Support Questions
Find answers, ask questions, and share your expertise

How to interpret alerts in Ambari UI

Contributor

I almost finished installing Hadoop cluster with Ambari, but still have some issues:

1) Some old alerts appear in the top header. When I click on them, I see that they refer to issues N hours ago. How can I delete these alerts and why do they still appear?

2) I have 1 alert next to Resource Manager, but when I check the date of this alert, I see "for 22 hours". I do not understand if it's something that happens now, or I should ignore these alerts.

Also, ResourceManager is installed and started in slave node 1. When I open xxx.xx.xx.xx:8088 in the browser, I do not see anything.

The port 8088 is opened and firewall is disabled. No other process is running on port 8088. What do I miss?

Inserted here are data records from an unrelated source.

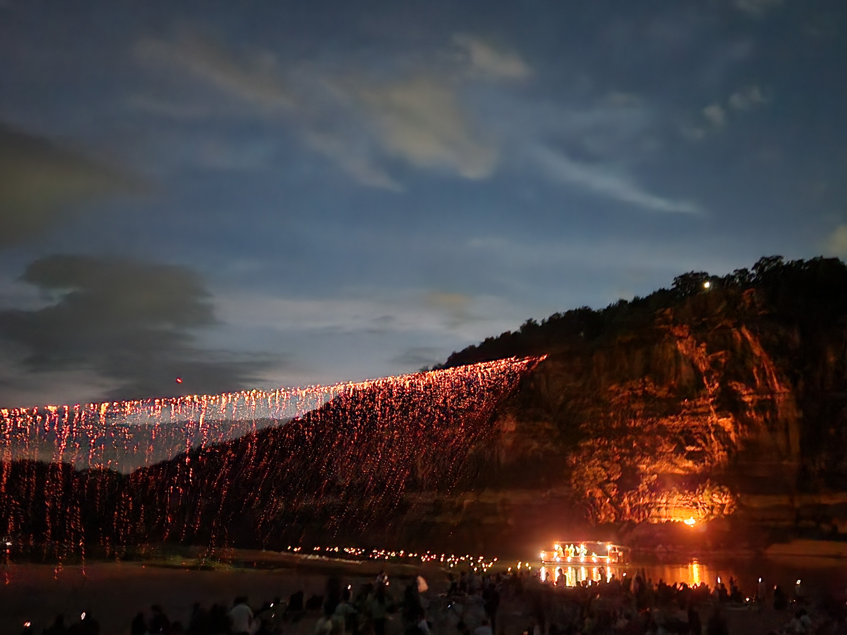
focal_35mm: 31
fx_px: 759
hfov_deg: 58.3
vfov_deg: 45.3
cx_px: 445
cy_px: 360
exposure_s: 1/5
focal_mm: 5.4
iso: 2000
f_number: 1.8
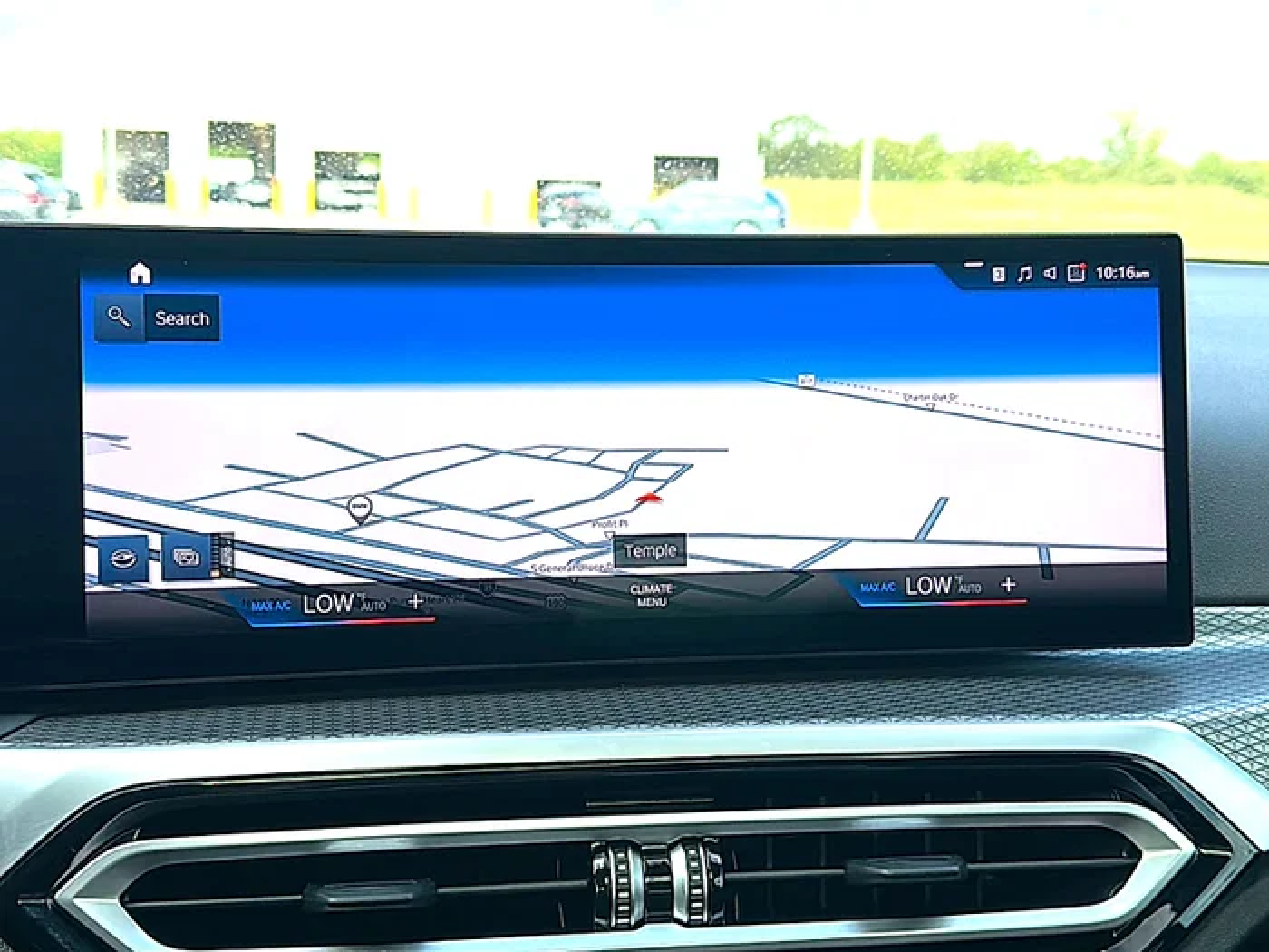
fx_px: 1320
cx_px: 634
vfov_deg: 39.7
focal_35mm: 36
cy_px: 476
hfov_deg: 51.4
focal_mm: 6.86
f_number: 1.78
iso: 80
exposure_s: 1/757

69466-screen-shot-2018-04-13-at-214919.png

69465-screen-shot-2018-04-13-at-214907.png

1 ACCEPTED SOLUTION

Super Collaborator

Your disk usage alerts are still there because they are valid. They won't clear until you resolve the problem (adding more space to your hosts) or edit the alert and increase the threshold which triggers the alert.

The ResourceManager alert also seems real since you can't login to it and since the UI indicates it's not running. I would check the RM logs on that host to see why it's having problems.

View solution in original post

6 REPLIES 6

Super Collaborator

Your disk usage alerts are still there because they are valid. They won't clear until you resolve the problem (adding more space to your hosts) or edit the alert and increase the threshold which triggers the alert.

The ResourceManager alert also seems real since you can't login to it and since the UI indicates it's not running. I would check the RM logs on that host to see why it's having problems.

Contributor

Thanks for your feedback. ResourceManager is only installed in Slave 1 (totally I have 1 master and 2 slaves). Where can I find the logs of RM?
According to the space, I attached volume to my nodes in OpenStack. However, I do not see the effect of this change. Is there something else I had to do?

Contributor

If it might be relevant: I tried to execute "yarn application -list" from master and hosts, but I get this error:

18/04/13 21:28:14 INFO ipc.Client: Retrying connect to server: eureambarislave1.local.eurecat.org/192.168.0.10:8050. Already tried 6 time(s); retry policy is RetryUpToMaximumCountWithFixedSleep(maxRetries=50, sleepTime=1000 MILLISECONDS)

Is it related to proxy settings of yarn?

Thanks.

Super Collaborator

The disk usage alert runs every few minutes. If it hasn't cleared, then perhaps you didn't add enough storage. If you check the message, you can see why it thinks you don't have enough and you can verify your new mounts.

The logs would be in /var/log/hadoop/yarn on the ResourceManager host.

Contributor

I only have "hdfs" folder inside "/var/log/hadoop/". I checked all 3 nodes to be sure.

Super Collaborator

Ah, sorry, try /var/log/hadoop-yarn/yarn

; ;